**TASK OBJECTIVE**
Can you copy out the material, starting at the line containing "ABOGADOS EXTRANJERÍA MADRID" and ending at the line containing "Комментарии закрыты.", with both of those lines included and the pictures left out?

Content starts

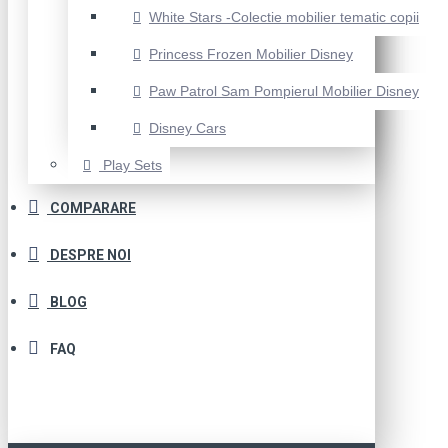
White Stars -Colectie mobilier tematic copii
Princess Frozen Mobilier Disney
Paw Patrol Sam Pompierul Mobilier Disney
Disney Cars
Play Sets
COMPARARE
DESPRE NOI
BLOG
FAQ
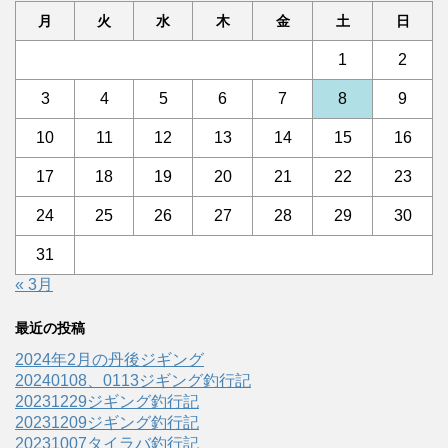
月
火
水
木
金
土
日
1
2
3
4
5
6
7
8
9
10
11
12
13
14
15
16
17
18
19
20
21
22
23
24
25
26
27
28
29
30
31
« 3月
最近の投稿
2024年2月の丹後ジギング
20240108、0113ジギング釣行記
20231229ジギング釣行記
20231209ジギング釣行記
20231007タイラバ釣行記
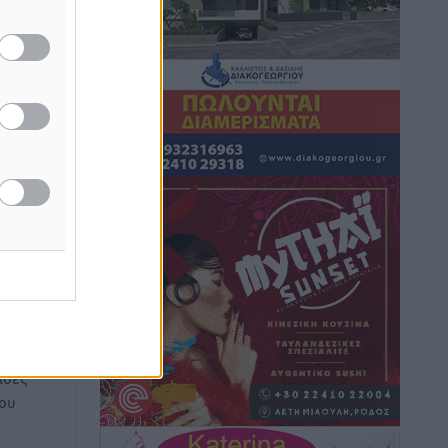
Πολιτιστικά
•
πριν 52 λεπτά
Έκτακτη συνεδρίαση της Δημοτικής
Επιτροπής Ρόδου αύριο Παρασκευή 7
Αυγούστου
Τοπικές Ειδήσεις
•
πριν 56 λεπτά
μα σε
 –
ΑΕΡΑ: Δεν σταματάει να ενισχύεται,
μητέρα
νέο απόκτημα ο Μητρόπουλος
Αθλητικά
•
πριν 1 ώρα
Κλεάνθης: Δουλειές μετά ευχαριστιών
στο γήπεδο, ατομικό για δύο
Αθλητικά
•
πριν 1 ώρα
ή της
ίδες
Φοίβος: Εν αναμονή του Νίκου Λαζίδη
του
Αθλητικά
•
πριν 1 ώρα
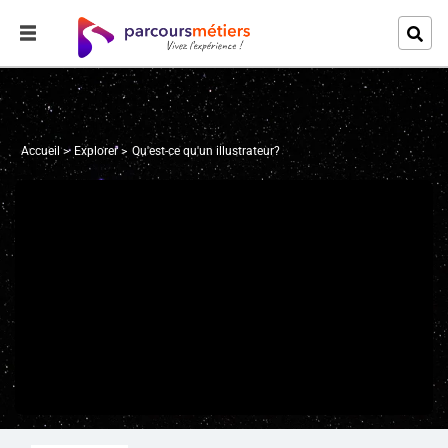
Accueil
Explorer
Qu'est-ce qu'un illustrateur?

Content ends
Content starts

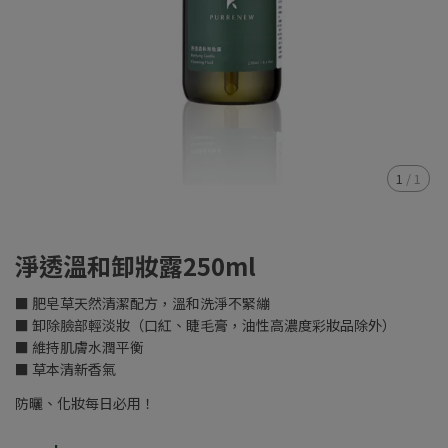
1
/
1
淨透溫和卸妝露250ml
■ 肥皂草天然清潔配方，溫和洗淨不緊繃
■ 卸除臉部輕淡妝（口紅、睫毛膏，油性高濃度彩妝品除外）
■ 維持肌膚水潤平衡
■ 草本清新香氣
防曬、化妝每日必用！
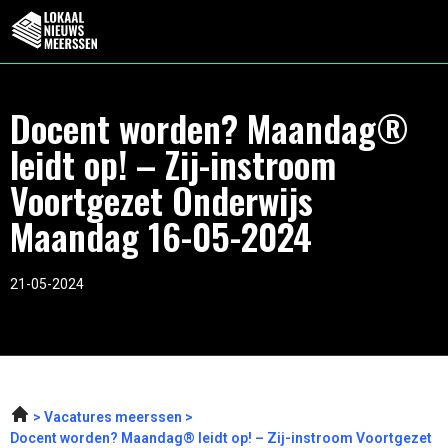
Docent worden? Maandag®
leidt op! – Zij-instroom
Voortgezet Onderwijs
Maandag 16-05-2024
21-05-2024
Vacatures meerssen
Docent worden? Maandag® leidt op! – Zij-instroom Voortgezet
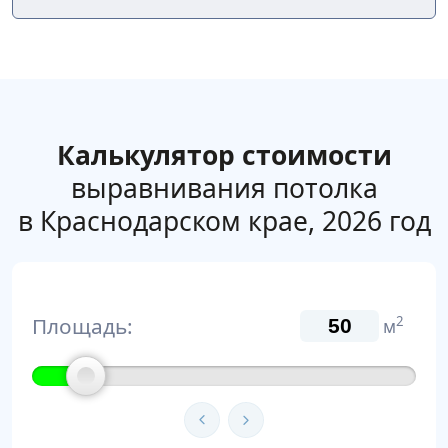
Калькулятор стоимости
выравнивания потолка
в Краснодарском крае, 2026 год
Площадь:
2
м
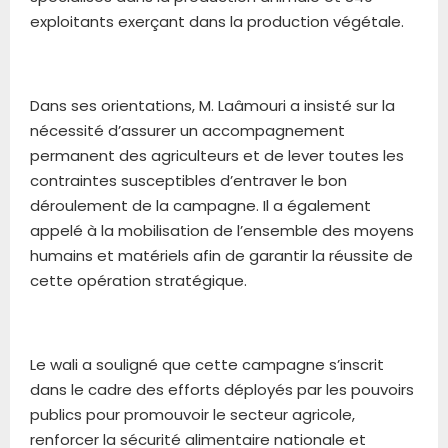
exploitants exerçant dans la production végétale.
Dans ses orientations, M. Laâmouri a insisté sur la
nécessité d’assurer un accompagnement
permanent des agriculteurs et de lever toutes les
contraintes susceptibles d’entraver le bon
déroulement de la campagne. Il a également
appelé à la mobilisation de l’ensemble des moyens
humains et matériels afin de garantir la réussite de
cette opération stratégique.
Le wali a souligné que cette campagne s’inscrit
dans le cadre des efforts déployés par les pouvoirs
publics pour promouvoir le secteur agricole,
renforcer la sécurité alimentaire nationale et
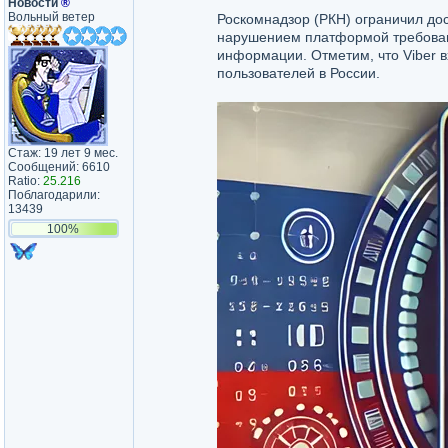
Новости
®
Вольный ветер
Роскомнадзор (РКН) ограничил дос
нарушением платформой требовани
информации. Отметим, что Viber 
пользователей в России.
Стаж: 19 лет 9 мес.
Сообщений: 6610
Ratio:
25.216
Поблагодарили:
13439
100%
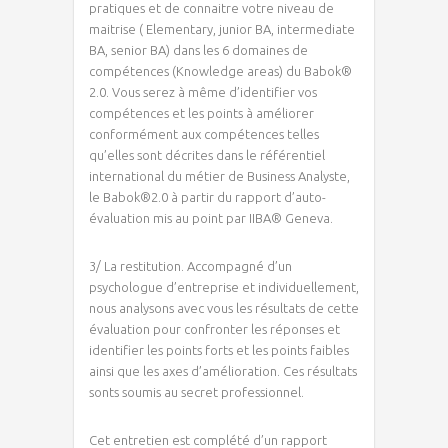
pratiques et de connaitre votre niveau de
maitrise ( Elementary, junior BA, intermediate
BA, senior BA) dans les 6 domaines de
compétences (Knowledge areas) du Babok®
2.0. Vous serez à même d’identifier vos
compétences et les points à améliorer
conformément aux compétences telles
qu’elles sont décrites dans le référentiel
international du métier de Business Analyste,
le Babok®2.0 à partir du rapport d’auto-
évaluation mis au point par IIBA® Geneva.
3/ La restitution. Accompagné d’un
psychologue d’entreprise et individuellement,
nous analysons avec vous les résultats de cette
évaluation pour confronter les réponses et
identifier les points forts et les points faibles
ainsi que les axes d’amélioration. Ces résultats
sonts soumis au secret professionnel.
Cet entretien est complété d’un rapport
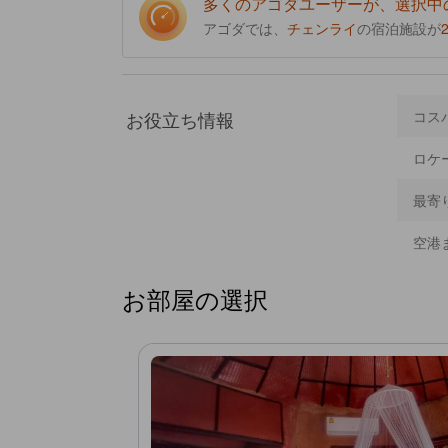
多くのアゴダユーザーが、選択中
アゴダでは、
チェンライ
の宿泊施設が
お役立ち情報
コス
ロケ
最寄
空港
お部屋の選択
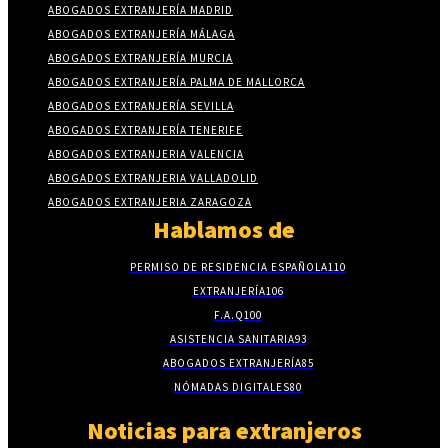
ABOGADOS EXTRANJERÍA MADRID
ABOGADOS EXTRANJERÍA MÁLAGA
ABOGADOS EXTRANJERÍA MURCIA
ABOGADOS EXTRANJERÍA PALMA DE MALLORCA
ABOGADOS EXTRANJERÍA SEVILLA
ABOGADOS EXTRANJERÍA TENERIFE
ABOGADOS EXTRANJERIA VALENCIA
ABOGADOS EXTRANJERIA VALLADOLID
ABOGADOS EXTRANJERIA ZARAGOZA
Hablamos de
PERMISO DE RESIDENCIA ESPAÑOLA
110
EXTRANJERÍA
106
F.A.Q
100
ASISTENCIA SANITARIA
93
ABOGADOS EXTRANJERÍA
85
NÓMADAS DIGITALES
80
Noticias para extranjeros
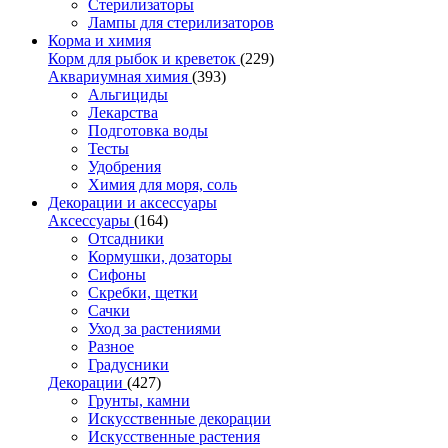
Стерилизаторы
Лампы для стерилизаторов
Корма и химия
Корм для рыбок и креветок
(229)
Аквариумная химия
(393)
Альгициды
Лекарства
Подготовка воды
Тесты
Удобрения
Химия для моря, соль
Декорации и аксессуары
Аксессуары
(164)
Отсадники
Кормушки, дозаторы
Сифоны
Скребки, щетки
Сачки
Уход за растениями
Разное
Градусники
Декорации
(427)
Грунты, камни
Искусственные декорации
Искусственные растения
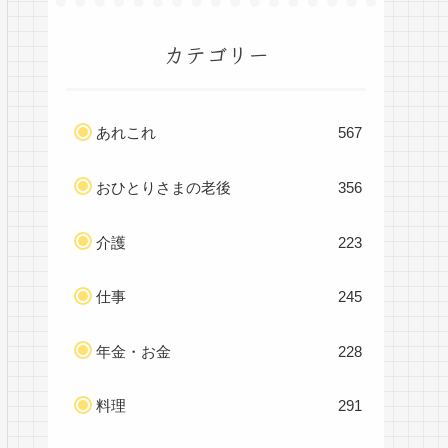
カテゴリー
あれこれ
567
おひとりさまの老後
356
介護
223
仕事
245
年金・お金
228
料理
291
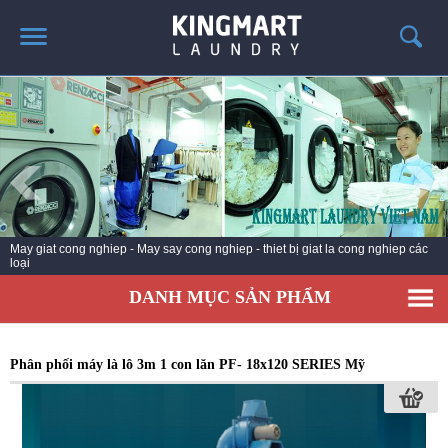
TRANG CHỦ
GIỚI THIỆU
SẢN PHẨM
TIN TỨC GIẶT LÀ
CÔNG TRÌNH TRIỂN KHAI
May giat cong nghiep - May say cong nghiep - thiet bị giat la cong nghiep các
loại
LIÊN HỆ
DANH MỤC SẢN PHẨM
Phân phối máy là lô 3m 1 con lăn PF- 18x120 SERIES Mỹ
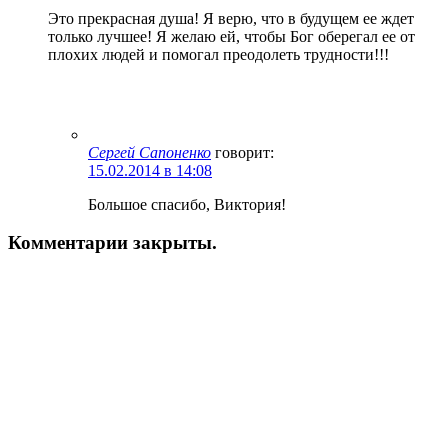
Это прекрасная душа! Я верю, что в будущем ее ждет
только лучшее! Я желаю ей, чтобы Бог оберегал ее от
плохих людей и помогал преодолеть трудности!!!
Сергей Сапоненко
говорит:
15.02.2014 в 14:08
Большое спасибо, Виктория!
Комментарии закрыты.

Content ends

**FINISHED TASK**
ABOGADOS EXTRANJERÍA MADRID
ABOGADOS EXTRANJERÍA MÁLAGA
ABOGADOS EXTRANJERÍA MURCIA
ABOGADOS EXTRANJERÍA PALMA DE MALLORCA
ABOGADOS EXTRANJERÍA SEVILLA
ABOGADOS EXTRANJERÍA TENERIFE
ABOGADOS EXTRANJERIA VALENCIA
ABOGADOS EXTRANJERIA VALLADOLID
ABOGADOS EXTRANJERIA ZARAGOZA
Hablamos de
PERMISO DE RESIDENCIA ESPAÑOLA
110
EXTRANJERÍA
106
F.A.Q
100
ASISTENCIA SANITARIA
93
ABOGADOS EXTRANJERÍA
85
NÓMADAS DIGITALES
80
Noticias para extranjeros
Стерилизаторы
Лампы для стерилизаторов
Корма и химия
Корм для рыбок и креветок
(229)
Аквариумная химия
(393)
Альгициды
Лекарства
Подготовка воды
Тесты
Удобрения
Химия для моря, соль
Декорации и аксессуары
Аксессуары
(164)
Отсадники
Кормушки, дозаторы
Сифоны
Скребки, щетки
Сачки
Уход за растениями
Разное
Градусники
Декорации
(427)
Грунты, камни
Искусственные декорации
Искусственные растения
カテゴリー
あれこれ
567
おひとりさまの老後
356
介護
223
仕事
245
年金・お金
228
料理
291
TRANG CHỦ
GIỚI THIỆU
SẢN PHẨM
TIN TỨC GIẶT LÀ
CÔNG TRÌNH TRIỂN KHAI
May giat cong nghiep - May say cong nghiep - thiet bị giat la cong nghiep các
loại
LIÊN HỆ
DANH MỤC SẢN PHẨM
Phân phối máy là lô 3m 1 con lăn PF- 18x120 SERIES Mỹ
Это прекрасная душа! Я верю, что в будущем ее ждет
только лучшее! Я желаю ей, чтобы Бог оберегал ее от
плохих людей и помогал преодолеть трудности!!!
Сергей Сапоненко
говорит:
15.02.2014 в 14:08
Большое спасибо, Виктория!
Комментарии закрыты.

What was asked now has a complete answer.